Berlin - Das Deutsche Institut für Menschenrechte sieht in Deutschland den Rechtsstaat unter Druck - befeuert auch durch die eigene Regierung. Man beobachte eine politische Rhetorik auch unter Regierungsmitgliedern, „die deutsche und internationale Gerichtsentscheidungen abwertet“, sagte die Direktorin des Instituts, Beate Rudolf, am Montag bei der Vorstellung ihres Jahresberichts in Berlin.
Dabei verwies sie als ein Beispiel auf die Ankündigung des damaligen Wahlkämpfers Friedrich Merz (CDU), den Haftbefehl des Internationalen Strafgerichtshofs gegen den israelischen Ministerpräsidenten Benjamin Netanjahu zu missachten. Als zweites Beispiel nannte sie Innenminister Alexander Dobrindt (CSU), der den Beschluss des Verwaltungsgerichts Berlin abtue, wonach die von ihm angeordneten Zurückweisungen Schutzsuchender an den deutschen Grenzen rechtswidrig sind. Die im Mai angeordneten Zurückweisungen werden bis heute weiter praktiziert.
„Langsame tektonische Verschiebungen“
Rudolf sagte, der Druck auf Rechtsstaat, Menschenrechte und Zivilgesellschaft zeige sich in Deutschland nicht als Beben, es gebe aber „stetige, langsame tektonische Verschiebungen“. Als Beispiele nannte sie die Verunglimpfung der Inklusion behinderter Menschen als „Ideologie“, Einschüchterungsklagen gegen zivilgesellschaftliche Organisationen sowie Angriffe auf Journalistinnen und Journalisten am Rande von Demonstrationen. Die Institutsdirektorin forderte die Politik auf, mehr gegen solche Klagen zu unternehmen sowie Organisationen zu schützen und zu stärken.

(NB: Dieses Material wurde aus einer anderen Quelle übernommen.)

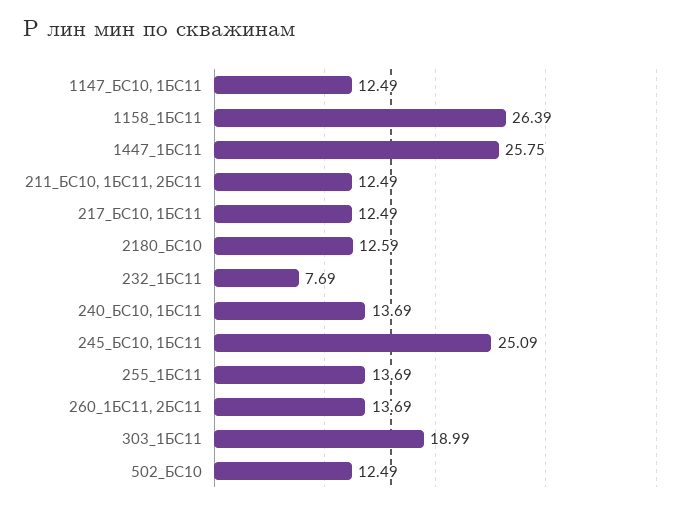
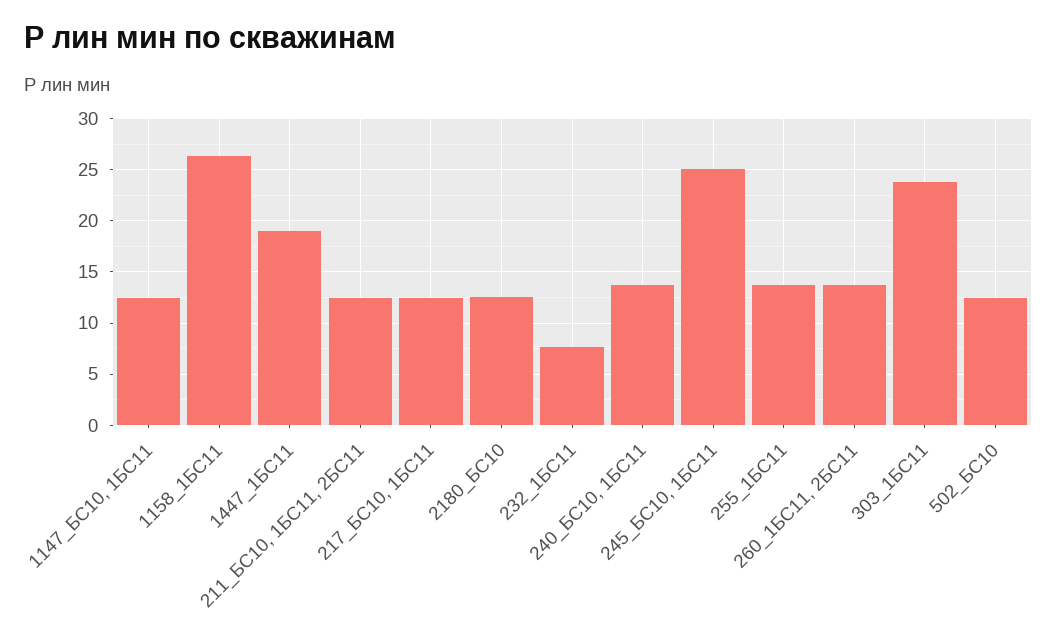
  {
    "1147_БС10, 1БС11": 12.49,
    "1158_1БС11": 26.39,
-   "1447_1БС11": 25.75,
+   "1447_1БС11": 19,
    "211_БС10, 1БС11, 2БС11": 12.49,
    "217_БС10, 1БС11": 12.49,
    "2180_БС10": 12.59,
    "232_1БС11": 7.69,
    "240_БС10, 1БС11": 13.69,
    "245_БС10, 1БС11": 25.09,
    "255_1БС11": 13.69,
    "260_1БС11, 2БС11": 13.69,
-   "303_1БС11": 18.99,
+   "303_1БС11": 24,
    "502_БС10": 12.49
  }

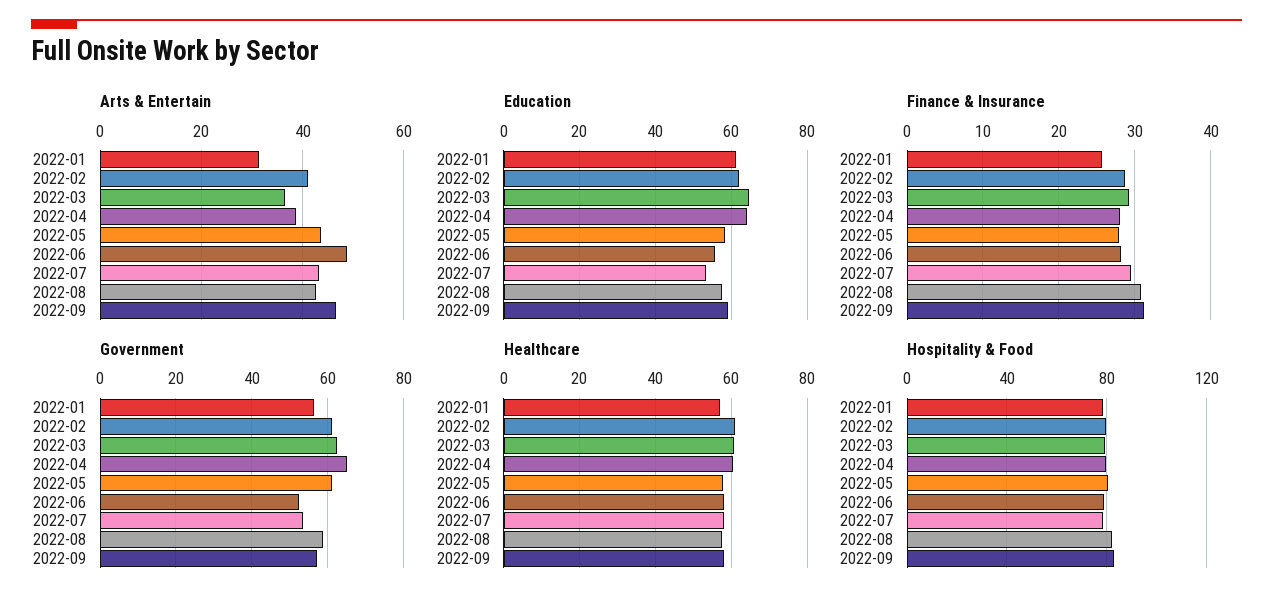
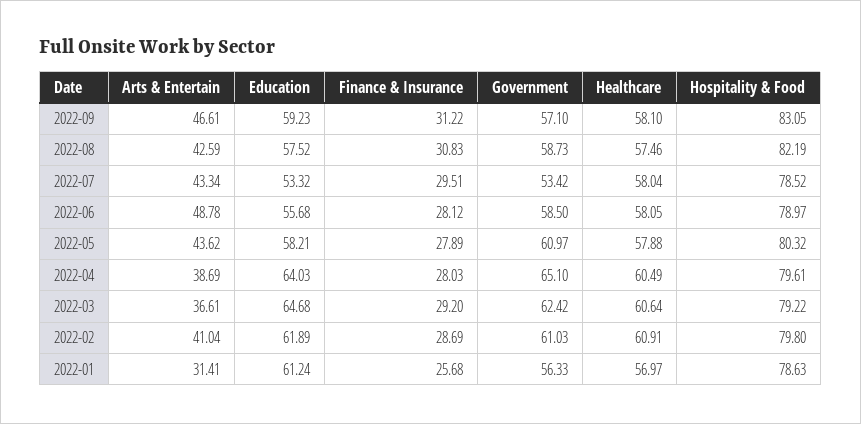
  {
    "Arts & Entertain": {
      "2022-01": 31.41,
      "2022-02": 41.04,
      "2022-03": 36.61,
      "2022-04": 38.69,
      "2022-05": 43.62,
      "2022-06": 48.78,
      "2022-07": 43.34,
      "2022-08": 42.59,
      "2022-09": 46.61
    },
    "Education": {
      "2022-01": 61.24,
      "2022-02": 61.89,
      "2022-03": 64.68,
      "2022-04": 64.03,
      "2022-05": 58.21,
      "2022-06": 55.68,
      "2022-07": 53.32,
      "2022-08": 57.52,
      "2022-09": 59.23
    },
    "Finance & Insurance": {
      "2022-01": 25.68,
      "2022-02": 28.69,
      "2022-03": 29.2,
      "2022-04": 28.03,
      "2022-05": 27.89,
      "2022-06": 28.12,
      "2022-07": 29.51,
      "2022-08": 30.83,
      "2022-09": 31.22
    },
    "Government": {
      "2022-01": 56.33,
      "2022-02": 61.03,
      "2022-03": 62.42,
      "2022-04": 65.1,
      "2022-05": 60.97,
-     "2022-06": 52,
+     "2022-06": 58.5,
      "2022-07": 53.42,
      "2022-08": 58.73,
      "2022-09": 57.1
    },
    "Healthcare": {
      "2022-01": 56.97,
      "2022-02": 60.91,
      "2022-03": 60.64,
      "2022-04": 60.49,
      "2022-05": 57.88,
      "2022-06": 58.05,
      "2022-07": 58.04,
      "2022-08": 57.46,
      "2022-09": 58.1
    },
    "Hospitality & Food": {
      "2022-01": 78.63,
      "2022-02": 79.8,
      "2022-03": 79.22,
      "2022-04": 79.61,
      "2022-05": 80.32,
      "2022-06": 78.97,
      "2022-07": 78.52,
      "2022-08": 82.19,
      "2022-09": 83.05
    }
  }

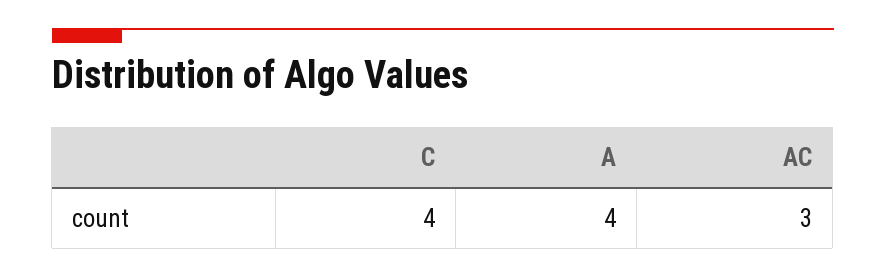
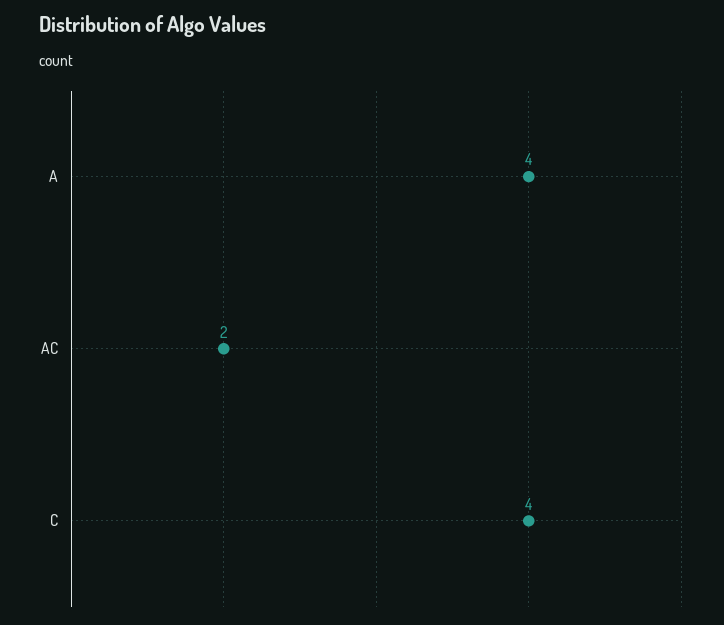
  {
    "C": 4,
    "A": 4,
-   "AC": 3
+   "AC": 2
  }

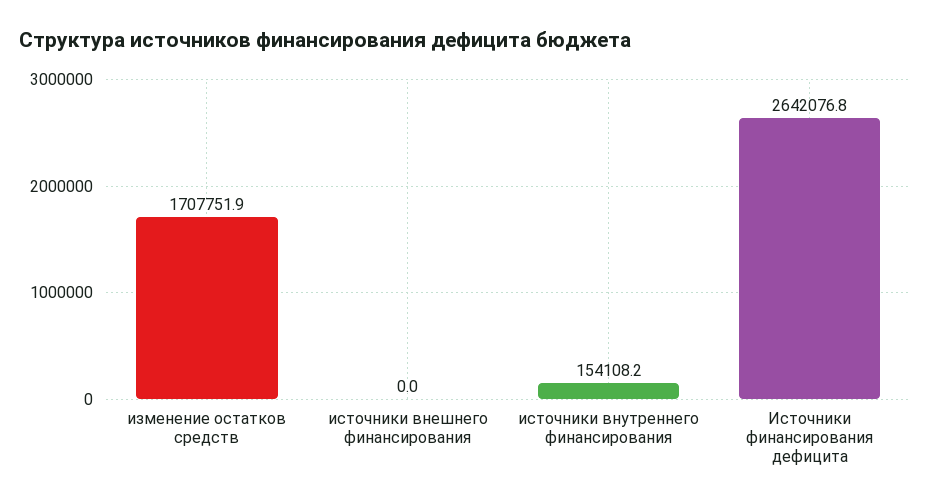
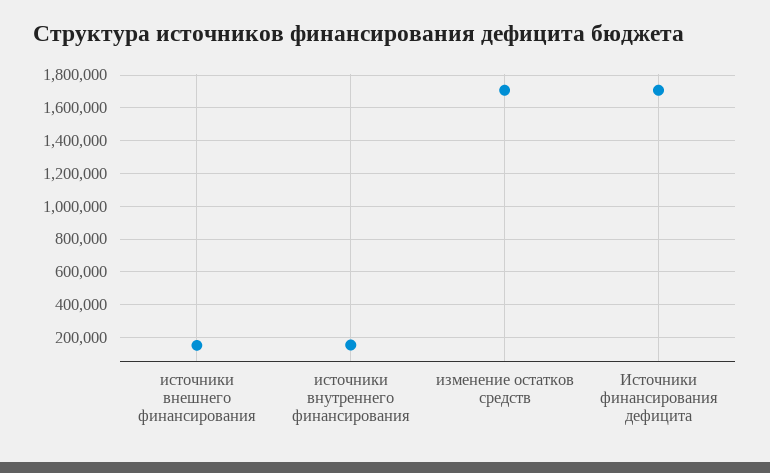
  {
    "изменение остатков средств": 1707751.9,
-   "источники внешнего финансирования": 0,
+   "источники внешнего финансирования": 150000,
    "источники внутреннего финансирования": 154108.2,
-   "Источники финансирования дефицита": 2642076.8
+   "Источники финансирования дефицита": 1700000
  }

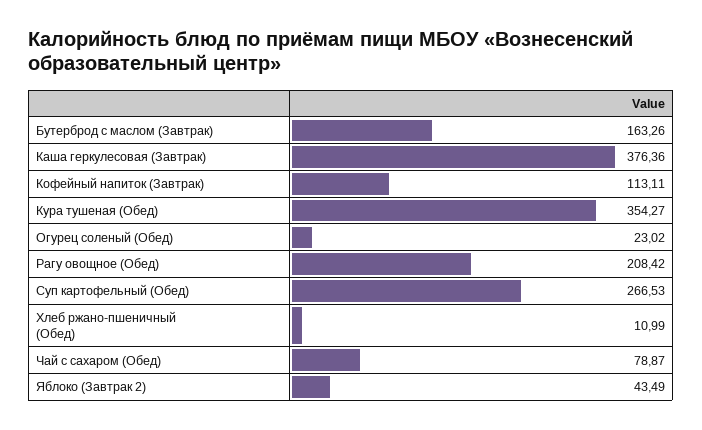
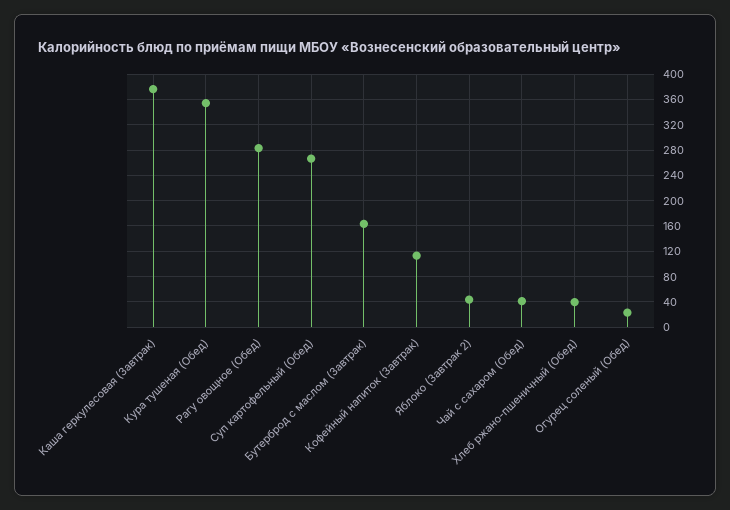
  {
    "Бутерброд с маслом (Завтрак)": 163.26,
    "Каша геркулесовая (Завтрак)": 376.36,
    "Кофейный напиток (Завтрак)": 113.11,
    "Кура тушеная (Обед)": 354.27,
    "Огурец соленый (Обед)": 23.02,
-   "Рагу овощное (Обед)": 208.42,
+   "Рагу овощное (Обед)": 280,
    "Суп картофельный (Обед)": 266.53,
-   "Хлеб ржано-пшеничный (Обед)": 10.99,
+   "Хлеб ржано-пшеничный (Обед)": 40,
-   "Чай с сахаром (Обед)": 78.87,
+   "Чай с сахаром (Обед)": 40,
    "Яблоко (Завтрак 2)": 43.49
  }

Der Bericht, der jährlich kurz vor dem internationalen Tag der Menschenrechte am 10. Dezember veröffentlicht wird, beschäftigt sich auch mit der Partizipation junger Menschen, Mängeln beim Schutz von Frauen vor Gewalt und Rüstungsexporten. Das Deutsche Institut für Menschenrechte ist als gemeinnütziger Verein organisiert und wird vom Bundestag sowie für einzelne Projekte aus Drittmitteln finanziert.